In a curious piece of timing a staff paper published by the IMF comes to this conclusion for advanced economies and one of the economies in question is Greece. They feel that the “current market indicators of default risk seem to reflect some market overreaction”. This is an interesting view when one of the main measures of market risk is interest rates which on many government bond markets around the world are very low.Even Greece is currently borrowing at quite low rates for her circumstances as she has the EU and IMF to borrow from in the main for now anyway (she is borrowing herself on a short-term basis).
In essence the theories expressed in this paper are expressed in this excerpt.
The essence of our reasoning is that the challenge stems mainly from the advanced economies’ large primary deficits, not from a high average interest rate on debt. Thus, default would not significantly reduce the need for major fiscal adjustment. In contrast, the economies that defaulted in recent decades did so primarily as a result of high debt servicing costs often in the context of major external shocks. We conclude that default would not be in the interest of the citizens of the countries in question. Fiscal adjustment supported by reforms that enhance economic growth is a more effective response
I enjoy reading papers such as this which challenge existing thought but to my mind there are issues with this.

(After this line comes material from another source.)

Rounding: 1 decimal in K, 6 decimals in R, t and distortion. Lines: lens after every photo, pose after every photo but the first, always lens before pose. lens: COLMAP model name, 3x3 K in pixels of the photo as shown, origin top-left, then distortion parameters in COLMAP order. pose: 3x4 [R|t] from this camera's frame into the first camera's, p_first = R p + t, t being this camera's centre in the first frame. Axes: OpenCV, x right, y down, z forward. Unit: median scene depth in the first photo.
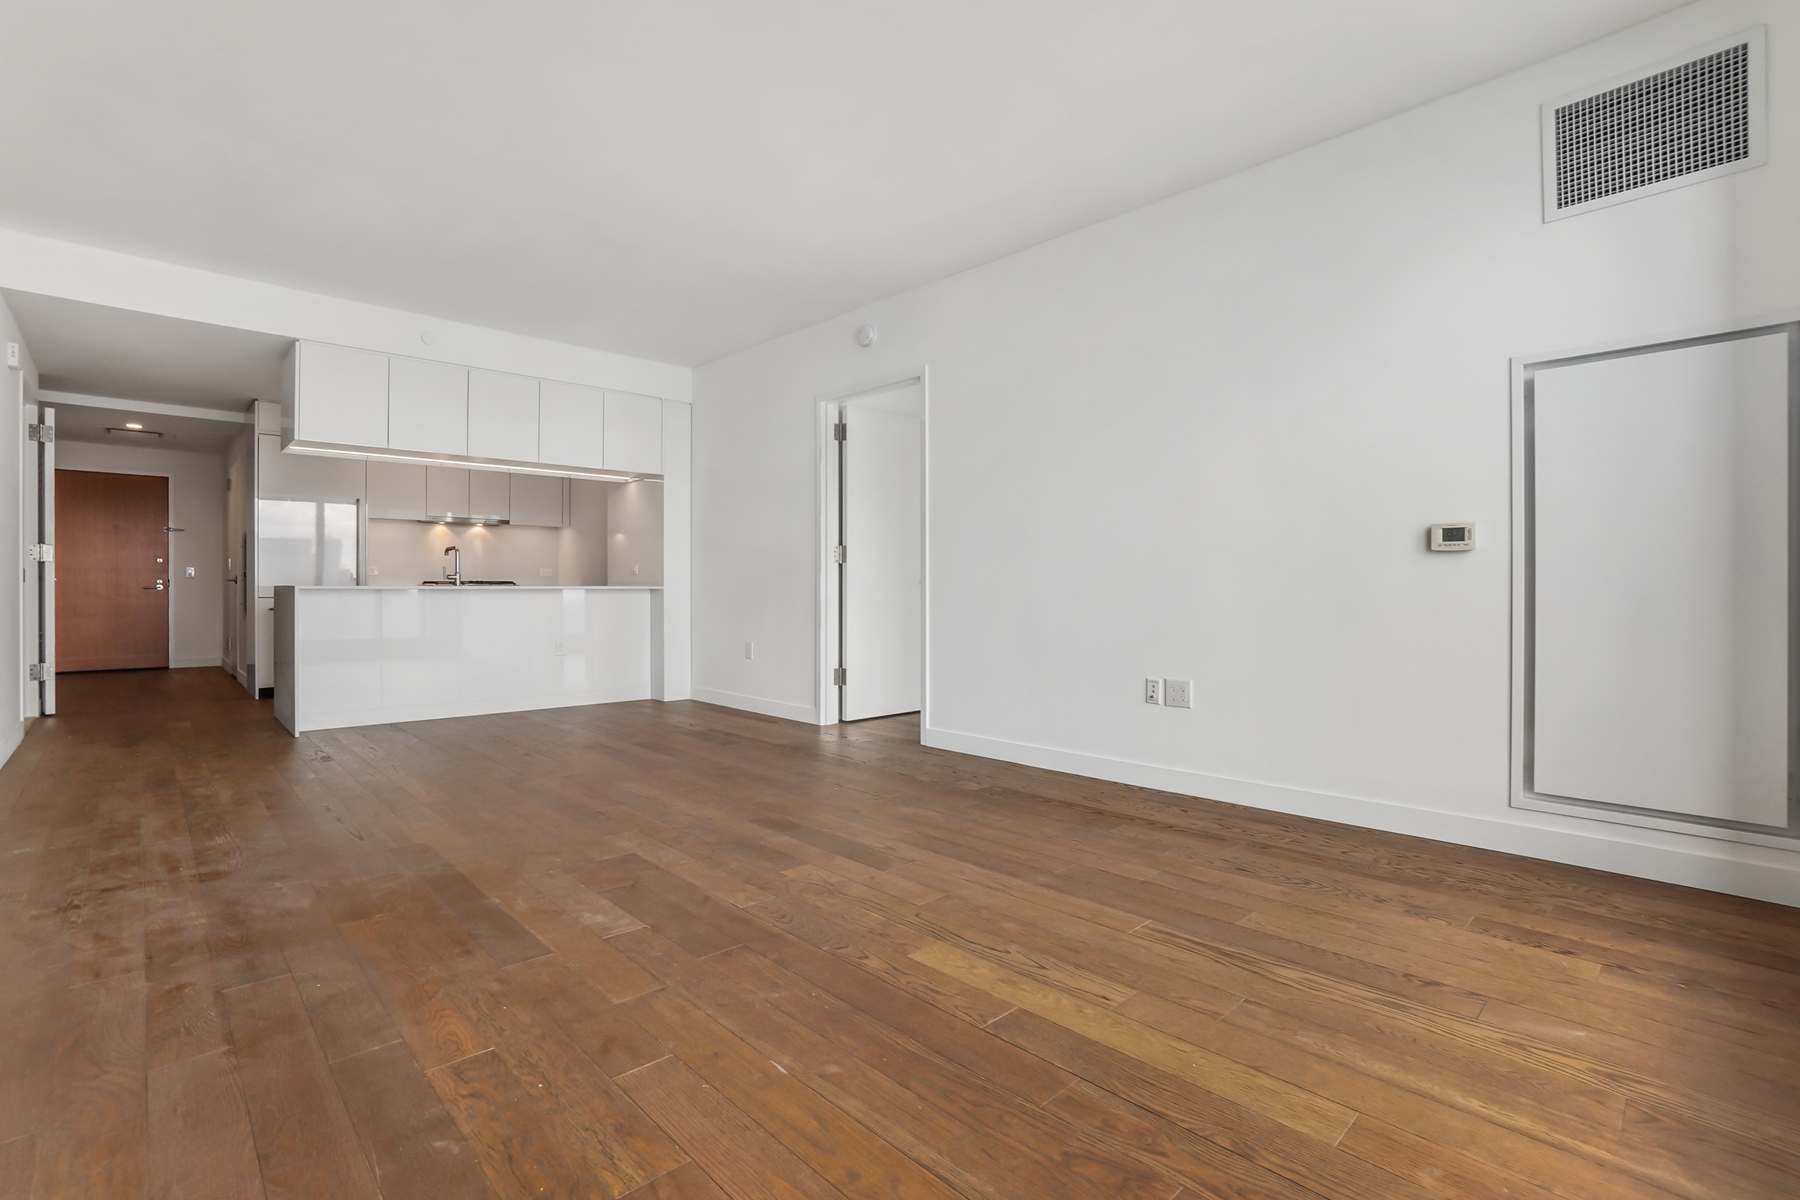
lens RADIAL K [[818.2, 0, 900.0], [0, 818.2, 600.0], [0, 0, 1]] dist [-0.065488, 0.027636]
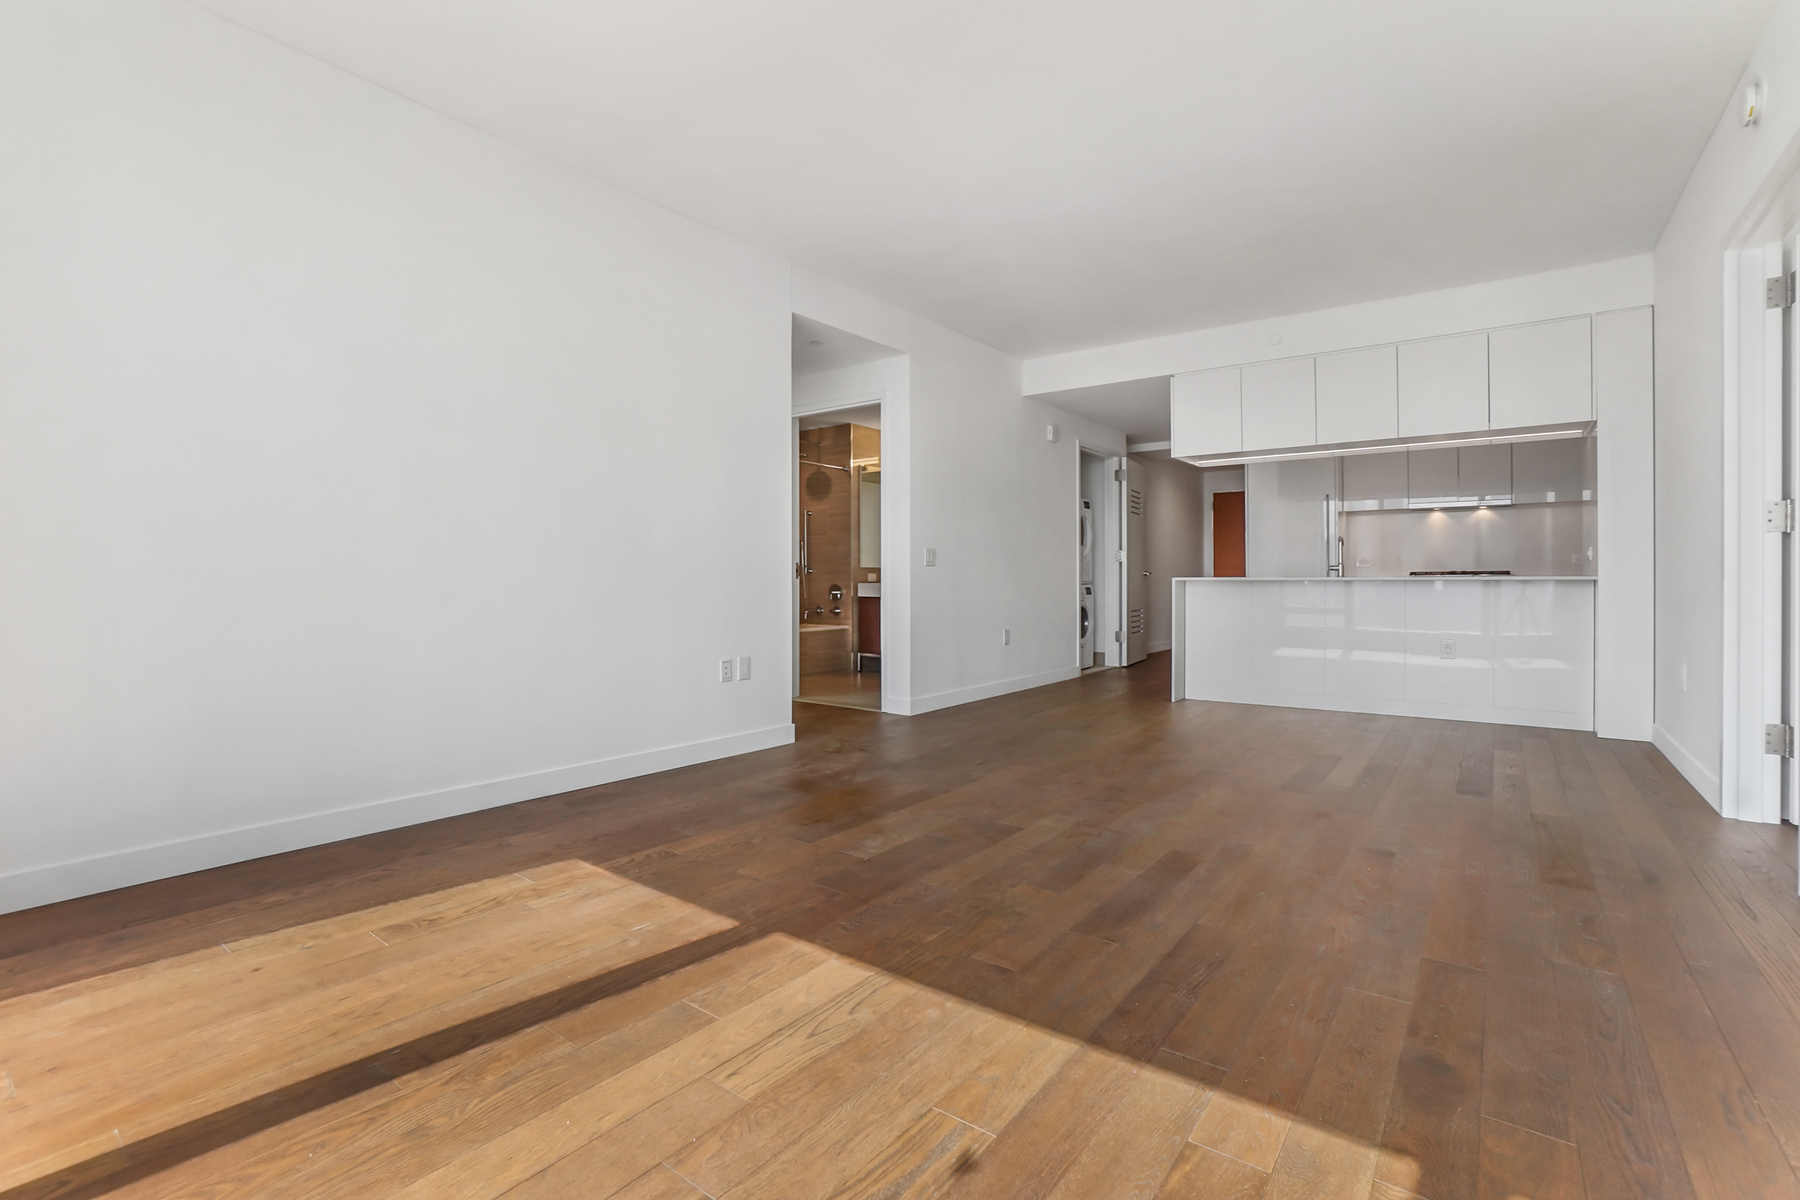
lens RADIAL K [[818.2, 0, 900.0], [0, 818.2, 600.0], [0, 0, 1]] dist [-0.065488, 0.027636]
pose [[0.155745, 0.022466, -0.987542, 0.541977], [-0.010504, 0.999722, 0.021086, -0.007503], [0.987741, 0.007089, 0.155938, 0.516070]]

1.Just like a first world war general they are subject to the criticism that they are fighting the last war and not the current one. Much has changed over the period of the credit crunch and the pattern of defaults and restructuring may well have changed too.
2.It is true that average interest rates are low at this time and so in many cases are marginal ones indeed as I often report on here in many cases they are very low. However market expectations and rates can change very quickly. I am afraid that using current rates as a proxy for the future has gone wrong many times in the past.
3. Sadly my view for Greece’s economic future is for a lower trajectory that the IMF forecasts. I feel that it almost has to be optimistic given its involvement.
4. Countries have indeed attained the level of fiscal adjustment required in the past but apart from point one we are starting to see countries reject the IMF programmes imposed on them at least for the short-term (Hungary).
5. “Countries do not strategically decide to default” needs to have the words so far following it.
One area where I completely agree is that “Reforms are needed to improve potential growth and external competitiveness, thereby easing the fiscal adjustment process.”
In essence this is what a call a type of steady state analysis which looks forward with relatively rose-tinted glasses. In the end the real problem is that the world is dynamic and unpredictable and unless there is a quantum leap forward in mathematics the equations used in economics do not represent this adequately at all.